Cuffee accepted into Society of Behavioral Medicine Leadership Institute
March 21, 2023 Written by Amy Cherry | Photo by Ashley Barnas
Year-long professional development opportunity kicks off in April
Yendelela Cuffee, assistant professor in the Epidemiology Program and associate director of the Partnership for Healthy Communities, has been accepted into the 2023-24 Society of Behavioral Medicine Leadership Institute. Just 30 people were selected nationally for the Institute’s seventh cohort. Cuffee has been an engaged member of the professional association for more than a decade.
The mid-career year-long professional development program leadership training opportunity kicks off with a two-day conference in Phoenix, Arizona, in April. The professional development opportunity is designed to train leaders in behavioral medicine in collaborative research and mentoring.

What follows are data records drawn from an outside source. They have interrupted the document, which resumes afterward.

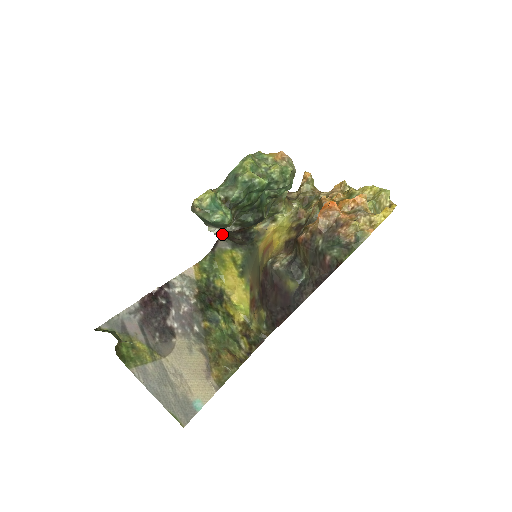
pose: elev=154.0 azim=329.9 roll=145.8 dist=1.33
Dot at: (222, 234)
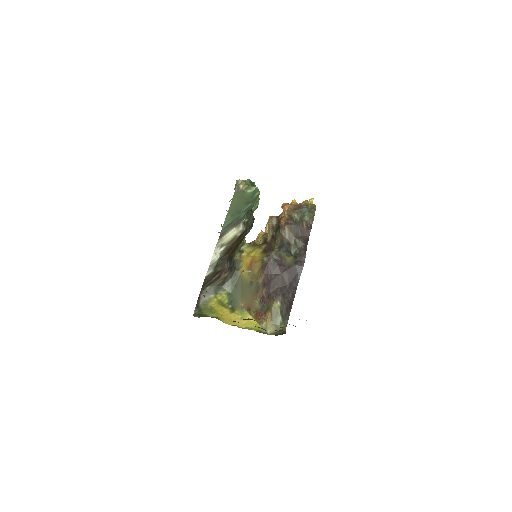
Dot at: (214, 269)
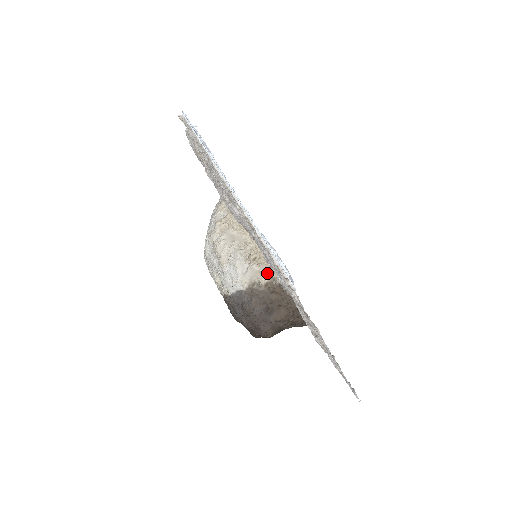
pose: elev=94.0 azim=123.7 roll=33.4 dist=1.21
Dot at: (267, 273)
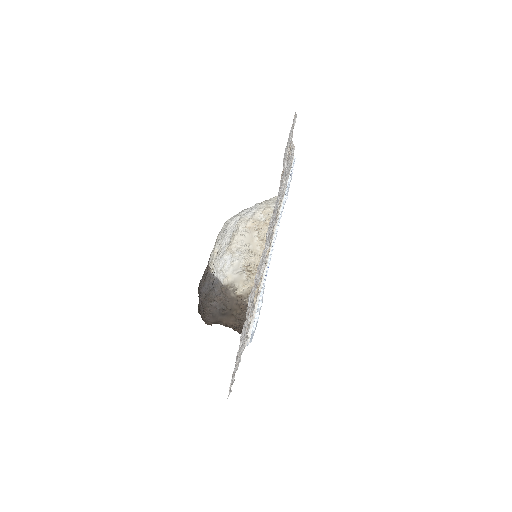
Dot at: (248, 289)
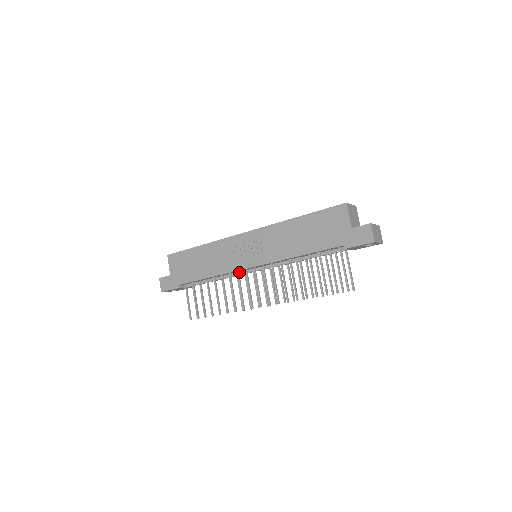
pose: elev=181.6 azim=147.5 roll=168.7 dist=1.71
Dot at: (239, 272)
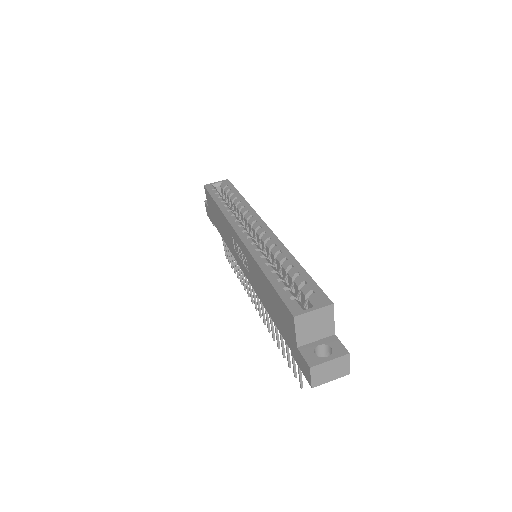
Dot at: occluded
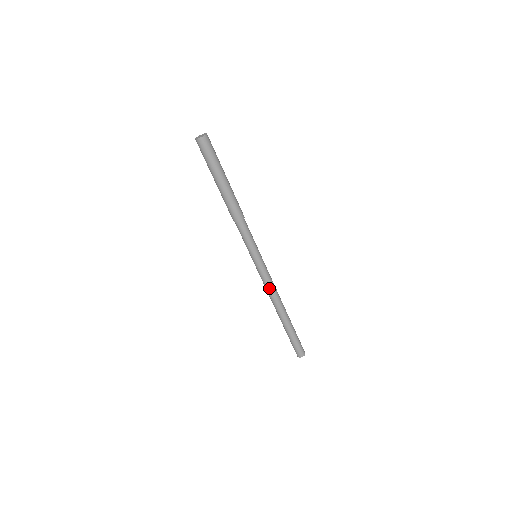
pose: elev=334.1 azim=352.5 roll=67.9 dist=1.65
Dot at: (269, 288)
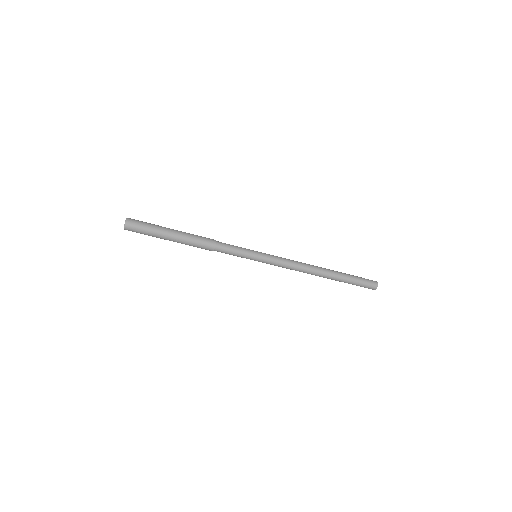
Dot at: occluded
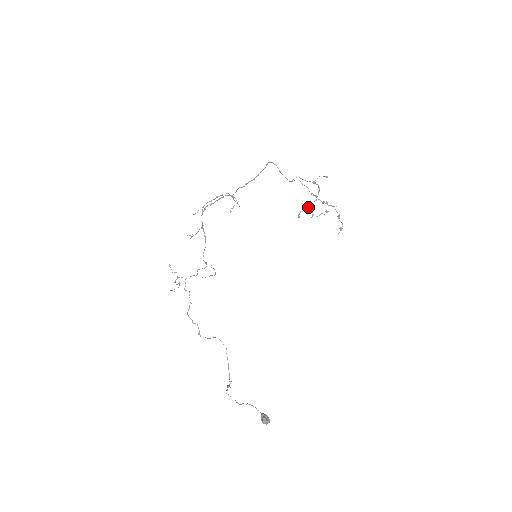
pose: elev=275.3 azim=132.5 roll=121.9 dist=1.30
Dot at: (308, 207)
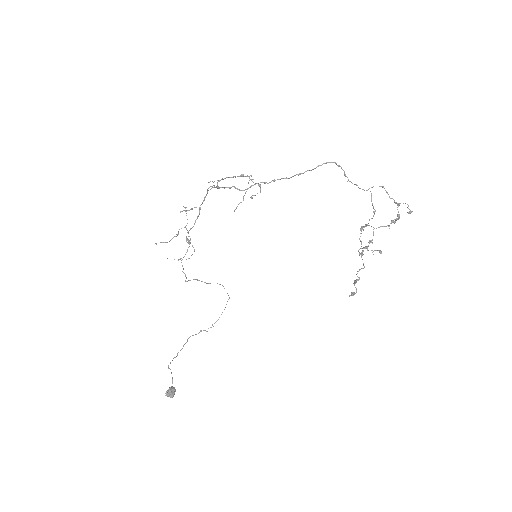
Dot at: occluded
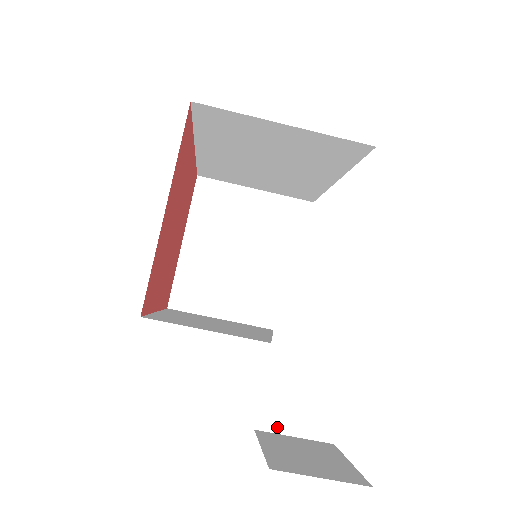
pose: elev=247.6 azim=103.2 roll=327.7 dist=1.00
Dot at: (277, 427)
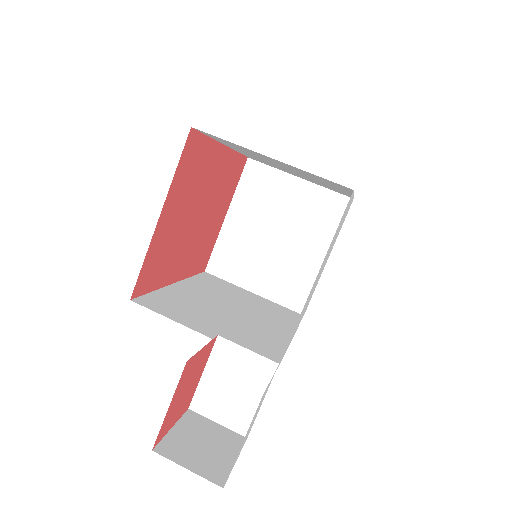
Dot at: (206, 412)
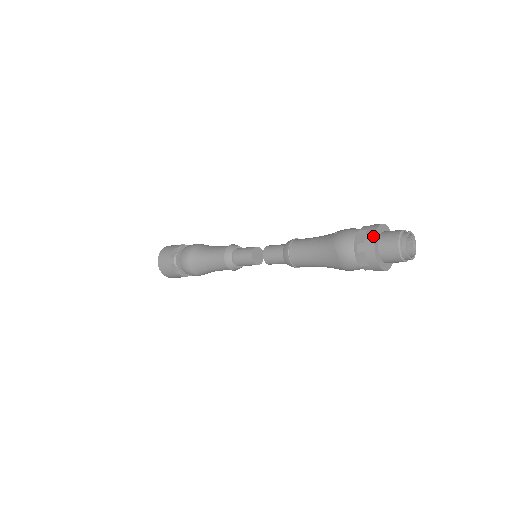
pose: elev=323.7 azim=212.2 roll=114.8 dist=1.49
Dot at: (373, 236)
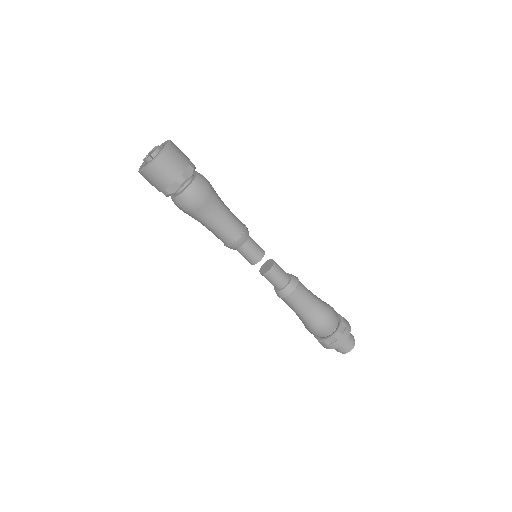
Dot at: (336, 347)
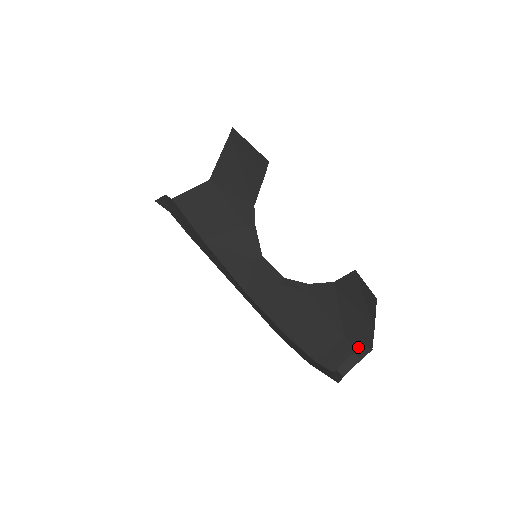
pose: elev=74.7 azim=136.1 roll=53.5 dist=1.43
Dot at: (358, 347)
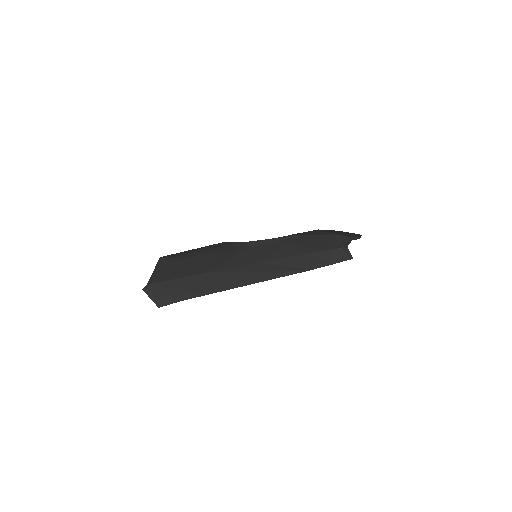
Dot at: (349, 236)
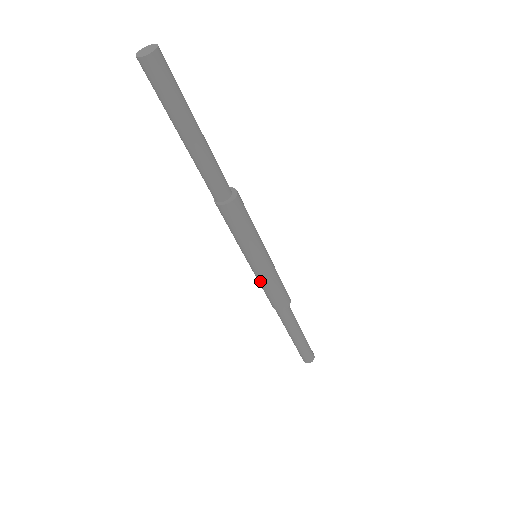
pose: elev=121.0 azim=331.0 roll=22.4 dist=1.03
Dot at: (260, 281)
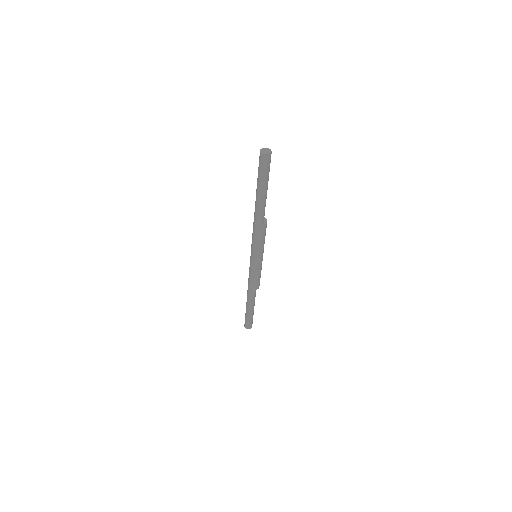
Dot at: (257, 271)
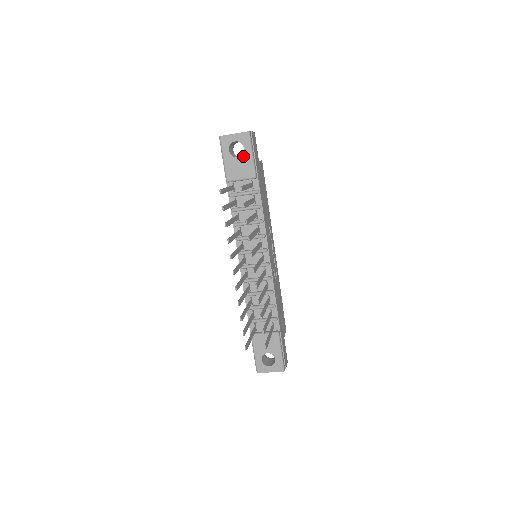
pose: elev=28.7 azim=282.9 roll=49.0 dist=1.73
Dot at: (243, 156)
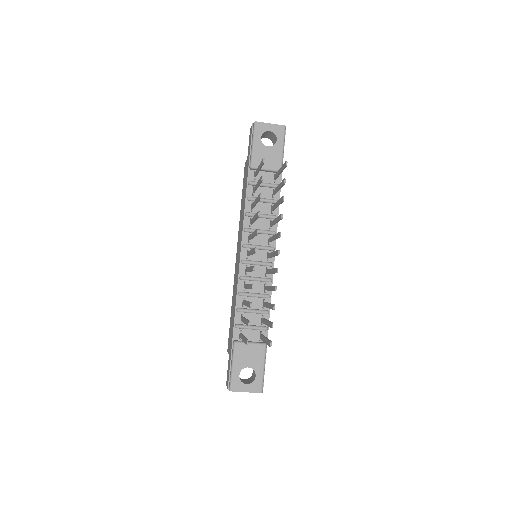
Dot at: (274, 147)
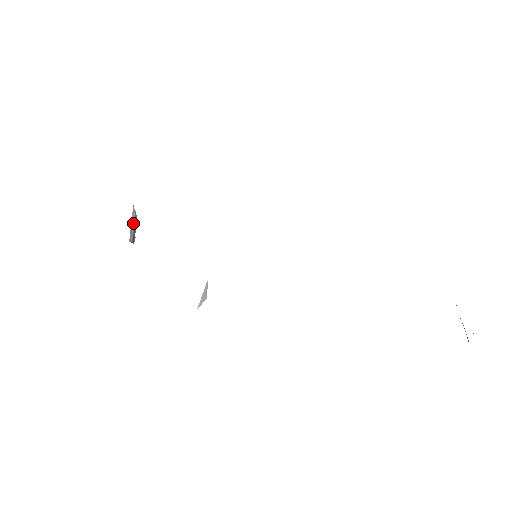
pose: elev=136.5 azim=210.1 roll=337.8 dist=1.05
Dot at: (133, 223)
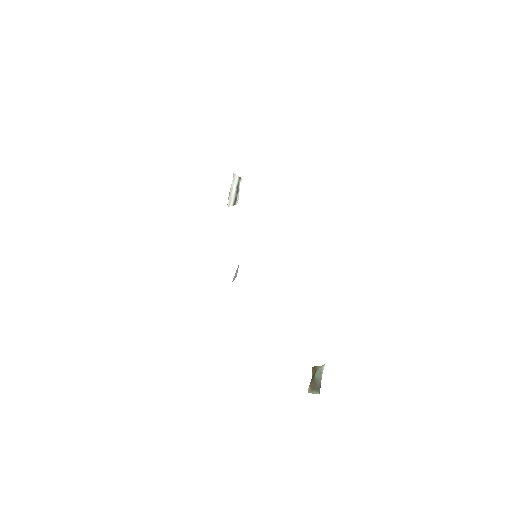
Dot at: (235, 188)
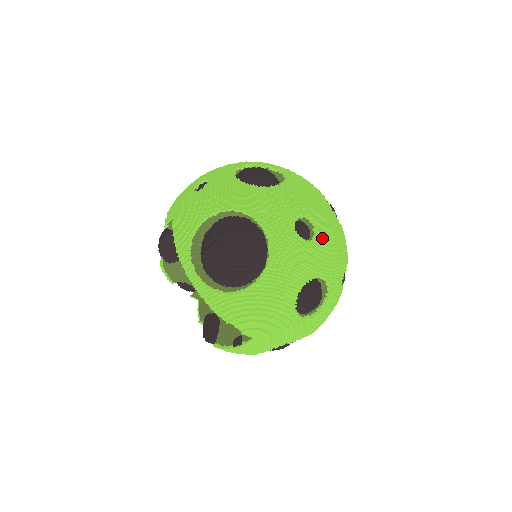
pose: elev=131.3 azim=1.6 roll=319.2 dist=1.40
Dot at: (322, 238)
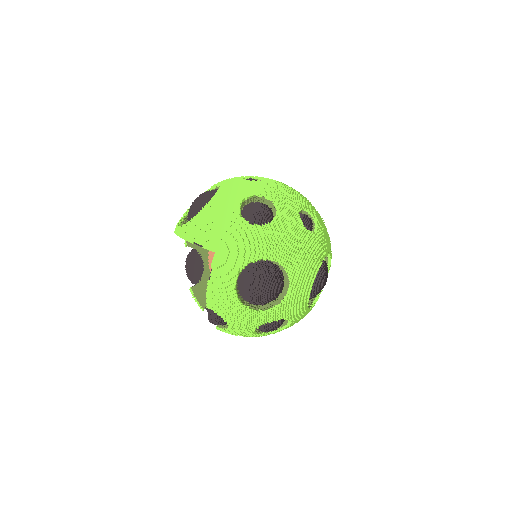
Dot at: (267, 181)
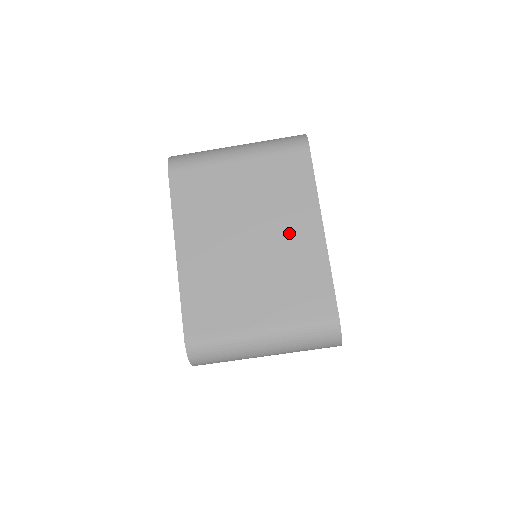
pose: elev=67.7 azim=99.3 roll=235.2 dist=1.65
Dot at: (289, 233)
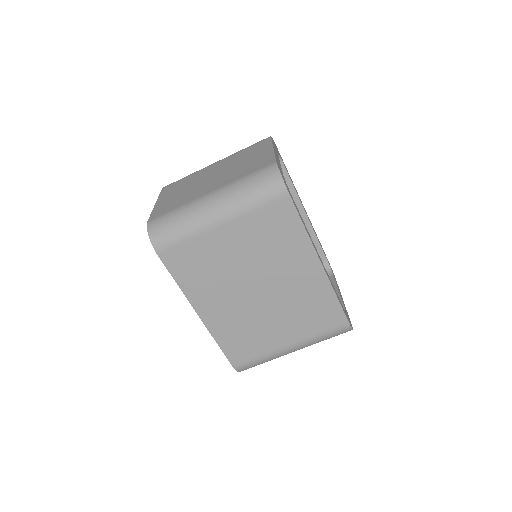
Dot at: (292, 276)
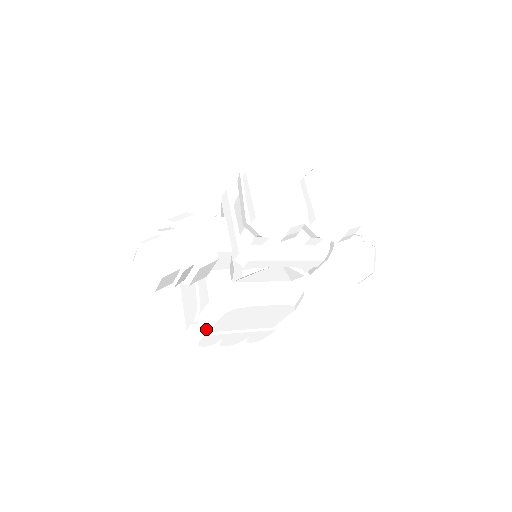
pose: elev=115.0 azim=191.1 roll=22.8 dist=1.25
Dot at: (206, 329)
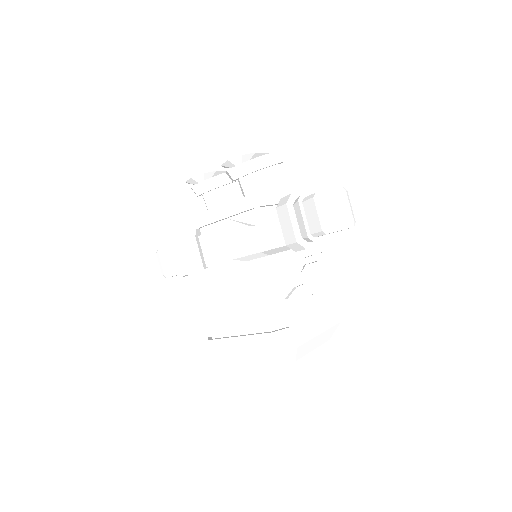
Dot at: (211, 334)
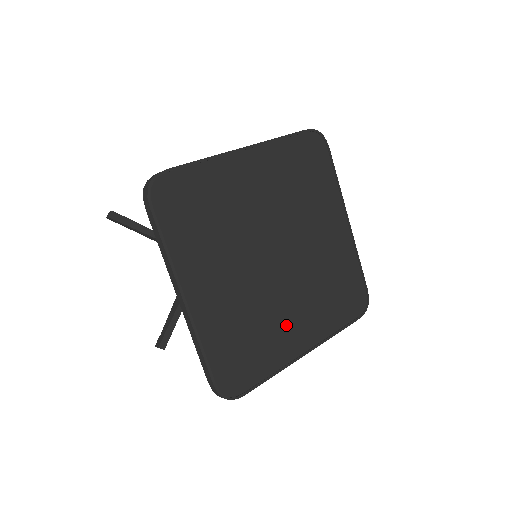
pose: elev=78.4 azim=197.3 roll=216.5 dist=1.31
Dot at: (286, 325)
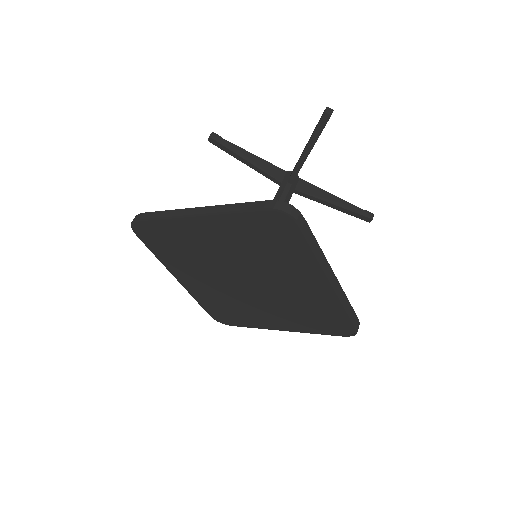
Dot at: (261, 313)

“It’s going to be a really great and rewarding experience,” she said. “I’m honored that I was accepted into the program.”
Through the Leadership Institute, Cuffee will be paired with a mentor who will work with her to bolster leadership skills and advance her research.
“I am at a pivotal point in my career, and this program provides an opportunity to think about transitioning into a leader in behavioral health research and stepping more fully into the role of a mentor and advisor for students.”
Cuffee will also be assigned a career coach who will help her determine her leadership style, enhance her communication skills, and strategically align her goals with upcoming opportunities.
Those goals include expanding upon her idea that storytelling can be a powerful approach to changing behaviors. For the past five years, Cuffee has partnered with local federally qualified health centers to recruit patients with hypertension and explore their experiences living and managing the medical condition. Those stories were filmed.
“The goal is to share their stories with others who also have hypertension and roll that out into an intervention coupled with educational materials from the American Heart Association,” Cuffee said.
Cuffee is in the process of applying for a grant to expand upon the work and develop interventions in conjunction with community-based health centers.
“I want to think more about integrating lifestyle and behavioral interventions into the clinical flow of community-based health centers,” she said. “We have great evidence-based research programs that have been rolled out, but we haven’t done a great job of how these programs fit within the clinical workflow and how we can make those programs available to people who often bear some of the heaviest burdens of the diseases that we’re trying to overcome.”